Fossil fuel divestment strategies: Financial and carbon-related consequences
This study examines financial and carbon-related impacts of fossil fuel divestment strategies. Empirical analysis of a Canadian stock index suggests ethical divestment reduces carbon exposure and performs as well or better than the benchmark.
Please login or join for free to read more.
OVERVIEW
Introduction
This study explores the financial and carbon-related effects of fossil fuel divestment strategies and compares them with the benchmark. The Canadian stock index TSX 260 for 5 years interval between 2011 and 2015 serves as the empirical analysis source. Empirical evidence shows that strategic divestment is more than just an ethical approach to investment. It can help to manage climate change-related, financial risks and at the same time, mitigate carbon footprint exposure.
Literature review
Many empirical studies on socially responsible investing (SRI) report mixed results. Some suggest it performs similarly to conventional investments, while others indicate lower financial performance. This report uses pesticide divestment strategies such as divesting from fossil fuel stocks and compares them to other divestment strategies. The results of this study demonstrate that divestment can increase risk-adjusted returns while also improving the carbon intensity of investor portfolios.
Methodology
This study uses the Carhart four-factor model, which analyses the financial performance of divestment portfolios. It compares their carbon intensity and addresses the connection between the two factors.
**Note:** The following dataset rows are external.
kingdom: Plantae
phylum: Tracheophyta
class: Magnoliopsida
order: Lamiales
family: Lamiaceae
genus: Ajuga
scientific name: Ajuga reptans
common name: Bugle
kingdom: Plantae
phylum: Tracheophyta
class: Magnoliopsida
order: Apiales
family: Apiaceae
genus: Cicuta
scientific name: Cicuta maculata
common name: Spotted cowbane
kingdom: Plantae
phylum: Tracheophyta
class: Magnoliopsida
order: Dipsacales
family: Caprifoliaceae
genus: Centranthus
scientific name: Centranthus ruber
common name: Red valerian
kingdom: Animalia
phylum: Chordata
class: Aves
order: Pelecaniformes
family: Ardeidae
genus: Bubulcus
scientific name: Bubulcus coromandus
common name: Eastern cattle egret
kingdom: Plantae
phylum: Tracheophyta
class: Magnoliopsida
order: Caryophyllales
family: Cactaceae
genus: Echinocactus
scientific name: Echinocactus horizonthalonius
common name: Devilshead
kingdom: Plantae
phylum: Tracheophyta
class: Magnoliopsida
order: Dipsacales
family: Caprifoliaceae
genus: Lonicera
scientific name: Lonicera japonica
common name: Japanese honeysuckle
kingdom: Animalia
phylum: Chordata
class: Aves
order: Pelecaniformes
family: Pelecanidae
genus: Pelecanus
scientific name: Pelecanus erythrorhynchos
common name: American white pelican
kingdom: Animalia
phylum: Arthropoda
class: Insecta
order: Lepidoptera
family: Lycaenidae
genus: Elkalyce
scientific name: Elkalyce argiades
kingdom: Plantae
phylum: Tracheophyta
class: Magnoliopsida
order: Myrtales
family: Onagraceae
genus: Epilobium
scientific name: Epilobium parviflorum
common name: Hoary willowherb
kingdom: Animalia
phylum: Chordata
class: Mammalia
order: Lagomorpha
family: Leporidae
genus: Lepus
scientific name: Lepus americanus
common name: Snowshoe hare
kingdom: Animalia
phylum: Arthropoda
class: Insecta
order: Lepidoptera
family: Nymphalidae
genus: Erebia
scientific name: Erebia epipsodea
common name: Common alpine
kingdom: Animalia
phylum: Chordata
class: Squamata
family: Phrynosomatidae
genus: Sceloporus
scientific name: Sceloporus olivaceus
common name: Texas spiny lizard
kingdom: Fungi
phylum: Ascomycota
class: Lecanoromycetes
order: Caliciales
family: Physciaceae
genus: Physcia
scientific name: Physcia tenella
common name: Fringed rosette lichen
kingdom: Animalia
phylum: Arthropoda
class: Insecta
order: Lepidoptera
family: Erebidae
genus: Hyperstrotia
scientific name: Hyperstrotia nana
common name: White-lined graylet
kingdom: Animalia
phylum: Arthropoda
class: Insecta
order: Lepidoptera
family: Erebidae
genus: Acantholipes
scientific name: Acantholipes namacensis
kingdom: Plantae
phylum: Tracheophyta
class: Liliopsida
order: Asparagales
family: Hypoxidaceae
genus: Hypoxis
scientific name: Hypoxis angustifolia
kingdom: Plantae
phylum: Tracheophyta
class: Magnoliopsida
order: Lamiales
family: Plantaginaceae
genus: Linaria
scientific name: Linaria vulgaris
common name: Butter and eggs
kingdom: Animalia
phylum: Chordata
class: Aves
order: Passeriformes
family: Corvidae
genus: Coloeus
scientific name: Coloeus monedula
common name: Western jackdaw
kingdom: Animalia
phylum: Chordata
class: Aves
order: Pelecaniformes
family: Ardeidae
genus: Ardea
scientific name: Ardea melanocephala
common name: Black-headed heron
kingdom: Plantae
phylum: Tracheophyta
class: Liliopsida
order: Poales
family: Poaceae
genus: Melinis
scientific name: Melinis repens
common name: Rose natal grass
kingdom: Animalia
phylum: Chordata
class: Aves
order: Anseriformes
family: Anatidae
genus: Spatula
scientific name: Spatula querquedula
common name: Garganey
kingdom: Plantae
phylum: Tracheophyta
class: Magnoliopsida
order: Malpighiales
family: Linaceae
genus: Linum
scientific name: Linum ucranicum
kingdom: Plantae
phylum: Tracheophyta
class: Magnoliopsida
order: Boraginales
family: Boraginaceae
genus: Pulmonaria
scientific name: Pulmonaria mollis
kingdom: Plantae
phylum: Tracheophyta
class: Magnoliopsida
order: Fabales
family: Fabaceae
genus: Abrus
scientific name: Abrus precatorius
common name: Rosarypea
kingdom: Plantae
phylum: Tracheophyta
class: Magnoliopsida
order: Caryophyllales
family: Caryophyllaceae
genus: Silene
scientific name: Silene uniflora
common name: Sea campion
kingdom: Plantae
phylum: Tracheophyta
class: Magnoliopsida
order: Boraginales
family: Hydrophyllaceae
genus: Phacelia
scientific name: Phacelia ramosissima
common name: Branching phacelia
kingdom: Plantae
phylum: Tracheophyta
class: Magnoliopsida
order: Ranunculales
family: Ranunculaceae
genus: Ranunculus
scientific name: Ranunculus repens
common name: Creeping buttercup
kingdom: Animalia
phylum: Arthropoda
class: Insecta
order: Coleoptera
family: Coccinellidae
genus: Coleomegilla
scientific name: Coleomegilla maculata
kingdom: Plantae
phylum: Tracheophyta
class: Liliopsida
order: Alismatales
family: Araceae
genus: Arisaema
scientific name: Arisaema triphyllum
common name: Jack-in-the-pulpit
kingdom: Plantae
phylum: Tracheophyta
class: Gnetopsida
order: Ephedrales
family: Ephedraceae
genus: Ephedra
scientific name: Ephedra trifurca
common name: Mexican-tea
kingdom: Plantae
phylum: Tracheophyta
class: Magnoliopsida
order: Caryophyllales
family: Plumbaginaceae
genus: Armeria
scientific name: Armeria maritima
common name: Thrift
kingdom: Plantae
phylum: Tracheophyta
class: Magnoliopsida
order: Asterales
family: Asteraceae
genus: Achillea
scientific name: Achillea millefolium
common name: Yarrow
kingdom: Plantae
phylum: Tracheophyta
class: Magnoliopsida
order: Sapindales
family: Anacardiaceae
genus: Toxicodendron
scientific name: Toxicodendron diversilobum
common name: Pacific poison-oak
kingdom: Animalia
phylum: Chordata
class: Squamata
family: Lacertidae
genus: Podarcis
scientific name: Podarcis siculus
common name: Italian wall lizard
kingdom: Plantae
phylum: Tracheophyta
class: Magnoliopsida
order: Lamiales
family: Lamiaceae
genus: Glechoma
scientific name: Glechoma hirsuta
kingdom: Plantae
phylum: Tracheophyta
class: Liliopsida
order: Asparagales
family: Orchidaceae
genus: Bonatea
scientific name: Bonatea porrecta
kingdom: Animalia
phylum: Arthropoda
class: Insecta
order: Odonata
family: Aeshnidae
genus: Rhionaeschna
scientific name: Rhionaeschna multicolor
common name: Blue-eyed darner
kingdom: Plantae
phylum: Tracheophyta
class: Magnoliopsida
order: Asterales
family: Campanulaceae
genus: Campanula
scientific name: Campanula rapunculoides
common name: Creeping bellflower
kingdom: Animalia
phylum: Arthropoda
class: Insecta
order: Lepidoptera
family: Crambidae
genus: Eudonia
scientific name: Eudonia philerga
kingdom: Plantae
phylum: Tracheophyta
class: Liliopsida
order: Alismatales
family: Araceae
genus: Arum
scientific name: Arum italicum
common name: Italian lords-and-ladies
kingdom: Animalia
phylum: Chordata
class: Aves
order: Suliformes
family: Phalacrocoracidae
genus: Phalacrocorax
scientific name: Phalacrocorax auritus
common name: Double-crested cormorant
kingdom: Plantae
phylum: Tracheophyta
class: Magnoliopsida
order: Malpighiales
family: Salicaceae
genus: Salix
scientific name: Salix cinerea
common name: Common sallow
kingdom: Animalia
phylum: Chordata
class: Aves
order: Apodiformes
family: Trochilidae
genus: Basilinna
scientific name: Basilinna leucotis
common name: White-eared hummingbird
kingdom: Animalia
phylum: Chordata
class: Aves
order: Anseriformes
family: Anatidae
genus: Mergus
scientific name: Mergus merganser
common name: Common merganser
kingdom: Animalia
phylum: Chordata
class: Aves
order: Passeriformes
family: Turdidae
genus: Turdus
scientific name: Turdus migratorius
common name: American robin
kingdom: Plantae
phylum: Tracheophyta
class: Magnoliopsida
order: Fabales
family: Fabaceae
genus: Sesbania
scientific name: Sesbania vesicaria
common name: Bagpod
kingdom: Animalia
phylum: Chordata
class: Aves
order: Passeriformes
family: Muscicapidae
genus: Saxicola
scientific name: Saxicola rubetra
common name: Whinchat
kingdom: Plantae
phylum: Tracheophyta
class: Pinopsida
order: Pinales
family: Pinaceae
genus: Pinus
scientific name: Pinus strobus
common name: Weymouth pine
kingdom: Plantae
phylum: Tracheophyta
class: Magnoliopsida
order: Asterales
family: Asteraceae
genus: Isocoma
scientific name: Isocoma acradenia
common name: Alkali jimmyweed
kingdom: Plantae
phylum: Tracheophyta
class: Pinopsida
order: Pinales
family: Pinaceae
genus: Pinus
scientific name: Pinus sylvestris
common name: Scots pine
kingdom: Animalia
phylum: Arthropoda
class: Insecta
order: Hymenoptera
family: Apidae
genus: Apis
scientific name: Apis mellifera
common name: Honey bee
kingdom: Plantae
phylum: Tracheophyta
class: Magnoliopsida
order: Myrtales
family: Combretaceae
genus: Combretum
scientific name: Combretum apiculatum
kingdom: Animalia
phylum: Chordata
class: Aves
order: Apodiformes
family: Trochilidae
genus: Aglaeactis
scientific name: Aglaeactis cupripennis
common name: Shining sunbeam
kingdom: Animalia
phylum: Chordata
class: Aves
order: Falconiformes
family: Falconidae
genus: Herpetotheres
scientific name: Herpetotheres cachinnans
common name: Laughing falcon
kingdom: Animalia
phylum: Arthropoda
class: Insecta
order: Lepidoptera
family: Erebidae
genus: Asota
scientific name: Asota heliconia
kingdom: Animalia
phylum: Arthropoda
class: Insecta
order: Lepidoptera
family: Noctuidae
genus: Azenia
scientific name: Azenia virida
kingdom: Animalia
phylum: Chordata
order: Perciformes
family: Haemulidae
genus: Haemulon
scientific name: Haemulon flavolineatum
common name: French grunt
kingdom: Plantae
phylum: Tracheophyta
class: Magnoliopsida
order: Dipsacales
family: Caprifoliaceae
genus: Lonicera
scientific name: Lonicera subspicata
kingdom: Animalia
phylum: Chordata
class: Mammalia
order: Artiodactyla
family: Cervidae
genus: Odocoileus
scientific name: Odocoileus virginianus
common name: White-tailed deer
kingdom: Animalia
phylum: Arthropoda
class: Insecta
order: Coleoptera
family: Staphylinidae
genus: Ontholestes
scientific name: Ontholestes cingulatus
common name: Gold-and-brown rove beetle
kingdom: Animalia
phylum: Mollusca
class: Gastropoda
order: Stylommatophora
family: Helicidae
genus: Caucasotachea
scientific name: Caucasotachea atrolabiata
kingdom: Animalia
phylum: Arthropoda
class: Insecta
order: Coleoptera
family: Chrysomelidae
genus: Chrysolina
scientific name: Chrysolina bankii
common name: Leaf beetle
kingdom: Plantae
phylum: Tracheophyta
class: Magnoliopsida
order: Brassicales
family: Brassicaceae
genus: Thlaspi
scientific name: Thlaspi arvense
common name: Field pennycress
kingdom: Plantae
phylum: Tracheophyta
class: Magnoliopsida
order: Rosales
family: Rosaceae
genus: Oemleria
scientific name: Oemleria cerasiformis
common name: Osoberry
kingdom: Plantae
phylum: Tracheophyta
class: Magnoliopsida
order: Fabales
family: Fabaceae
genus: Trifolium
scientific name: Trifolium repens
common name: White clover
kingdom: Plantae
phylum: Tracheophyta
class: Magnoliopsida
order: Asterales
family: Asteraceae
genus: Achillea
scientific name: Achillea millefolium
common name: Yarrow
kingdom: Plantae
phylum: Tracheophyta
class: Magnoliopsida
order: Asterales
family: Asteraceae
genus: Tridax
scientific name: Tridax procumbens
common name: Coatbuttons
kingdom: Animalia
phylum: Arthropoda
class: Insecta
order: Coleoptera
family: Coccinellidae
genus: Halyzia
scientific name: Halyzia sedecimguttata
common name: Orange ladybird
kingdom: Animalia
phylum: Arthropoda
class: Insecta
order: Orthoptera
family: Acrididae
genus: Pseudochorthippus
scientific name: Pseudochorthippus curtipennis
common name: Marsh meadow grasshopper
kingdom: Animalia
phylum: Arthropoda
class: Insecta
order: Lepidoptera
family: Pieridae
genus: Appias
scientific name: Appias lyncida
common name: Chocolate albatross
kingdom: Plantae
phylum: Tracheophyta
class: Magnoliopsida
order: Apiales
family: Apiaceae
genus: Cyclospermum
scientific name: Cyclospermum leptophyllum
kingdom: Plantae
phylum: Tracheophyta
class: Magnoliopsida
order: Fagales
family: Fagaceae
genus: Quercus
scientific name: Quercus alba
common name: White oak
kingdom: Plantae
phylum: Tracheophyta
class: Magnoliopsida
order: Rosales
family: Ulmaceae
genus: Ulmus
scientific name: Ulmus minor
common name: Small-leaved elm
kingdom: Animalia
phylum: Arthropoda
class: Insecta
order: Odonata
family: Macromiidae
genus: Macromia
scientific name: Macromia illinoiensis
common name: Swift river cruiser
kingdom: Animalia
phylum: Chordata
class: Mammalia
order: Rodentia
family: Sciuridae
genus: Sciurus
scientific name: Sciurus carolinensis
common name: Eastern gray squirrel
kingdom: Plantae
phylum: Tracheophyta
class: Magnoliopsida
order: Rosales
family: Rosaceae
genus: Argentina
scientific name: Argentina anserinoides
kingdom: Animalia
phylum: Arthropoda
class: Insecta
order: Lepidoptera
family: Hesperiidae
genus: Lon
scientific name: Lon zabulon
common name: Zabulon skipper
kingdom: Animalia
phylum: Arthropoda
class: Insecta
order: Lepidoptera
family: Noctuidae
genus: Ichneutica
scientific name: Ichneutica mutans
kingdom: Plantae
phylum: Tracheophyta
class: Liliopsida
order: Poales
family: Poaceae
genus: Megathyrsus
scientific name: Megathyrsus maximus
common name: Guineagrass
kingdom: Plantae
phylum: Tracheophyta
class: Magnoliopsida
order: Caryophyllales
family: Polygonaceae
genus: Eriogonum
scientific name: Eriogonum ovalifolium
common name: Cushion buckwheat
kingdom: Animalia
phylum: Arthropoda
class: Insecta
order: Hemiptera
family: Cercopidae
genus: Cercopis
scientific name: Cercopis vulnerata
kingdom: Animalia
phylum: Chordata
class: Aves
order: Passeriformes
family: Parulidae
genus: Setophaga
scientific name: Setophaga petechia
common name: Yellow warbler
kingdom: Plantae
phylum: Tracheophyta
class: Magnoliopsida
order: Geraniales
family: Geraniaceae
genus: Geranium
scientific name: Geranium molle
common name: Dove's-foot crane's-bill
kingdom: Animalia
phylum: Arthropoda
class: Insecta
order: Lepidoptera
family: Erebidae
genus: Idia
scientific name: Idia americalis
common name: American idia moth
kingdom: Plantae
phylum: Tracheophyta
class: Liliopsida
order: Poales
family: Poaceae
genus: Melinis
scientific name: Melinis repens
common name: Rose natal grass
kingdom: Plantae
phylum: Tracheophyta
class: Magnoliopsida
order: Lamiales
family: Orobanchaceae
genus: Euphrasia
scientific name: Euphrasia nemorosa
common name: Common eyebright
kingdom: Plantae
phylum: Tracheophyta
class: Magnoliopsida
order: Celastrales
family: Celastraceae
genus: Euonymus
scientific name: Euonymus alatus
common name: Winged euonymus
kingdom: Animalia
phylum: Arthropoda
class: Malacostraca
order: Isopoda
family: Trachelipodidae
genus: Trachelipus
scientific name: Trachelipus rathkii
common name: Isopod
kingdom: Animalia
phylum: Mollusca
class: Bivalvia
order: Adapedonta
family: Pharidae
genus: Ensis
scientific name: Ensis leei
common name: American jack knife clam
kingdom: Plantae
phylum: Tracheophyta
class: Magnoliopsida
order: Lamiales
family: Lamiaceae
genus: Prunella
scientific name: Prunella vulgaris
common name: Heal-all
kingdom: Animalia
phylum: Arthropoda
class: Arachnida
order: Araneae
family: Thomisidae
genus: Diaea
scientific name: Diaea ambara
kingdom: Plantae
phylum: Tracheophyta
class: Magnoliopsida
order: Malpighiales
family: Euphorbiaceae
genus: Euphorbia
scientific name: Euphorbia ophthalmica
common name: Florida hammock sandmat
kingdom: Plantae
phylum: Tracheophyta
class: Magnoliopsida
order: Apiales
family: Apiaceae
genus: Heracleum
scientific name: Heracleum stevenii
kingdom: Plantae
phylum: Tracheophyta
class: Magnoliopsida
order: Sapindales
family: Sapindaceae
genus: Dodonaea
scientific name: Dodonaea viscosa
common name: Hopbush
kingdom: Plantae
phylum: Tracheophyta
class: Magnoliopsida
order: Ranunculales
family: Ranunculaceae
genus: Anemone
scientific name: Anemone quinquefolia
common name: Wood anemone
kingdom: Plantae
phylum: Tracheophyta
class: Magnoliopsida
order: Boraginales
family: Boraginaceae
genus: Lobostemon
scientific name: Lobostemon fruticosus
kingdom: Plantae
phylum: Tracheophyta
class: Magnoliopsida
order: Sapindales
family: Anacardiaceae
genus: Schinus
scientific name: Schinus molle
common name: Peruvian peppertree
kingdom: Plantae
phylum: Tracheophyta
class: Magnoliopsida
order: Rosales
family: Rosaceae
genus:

The method applied involves calculating the carbon intensity of different investment strategies using carbon footprinting and analysing the fossil fuel exposure of each strategy.
Results
The study results show that fossil fuel divestment can help manage financial risks associated with climate change and reduce carbon exposure in portfolios compared with benchmarks. Stricter divestment strategies, excluding more fossil fuel stocks, result in higher risk-adjusted returns and less carbon intensity than those excluding fewer stocks. The study concludes that divestment is not only an ethical strategy but also an effective financial strategy.
Recommendations
The financial impact of fossil fuel divestment is highly contentious. This study provides evidence for investors and institutional asset managers considering divestment as an approach to manage financial, climate-change-related risks and carbon intensity in their portfolios. Investors should consider their specific investment goals and risk tolerance when evaluating divestment strategies. Additionally, the study suggests that divesting from the fossil fuel industry increases risk-adjusted returns and helps mitigate climate change-related financial risks.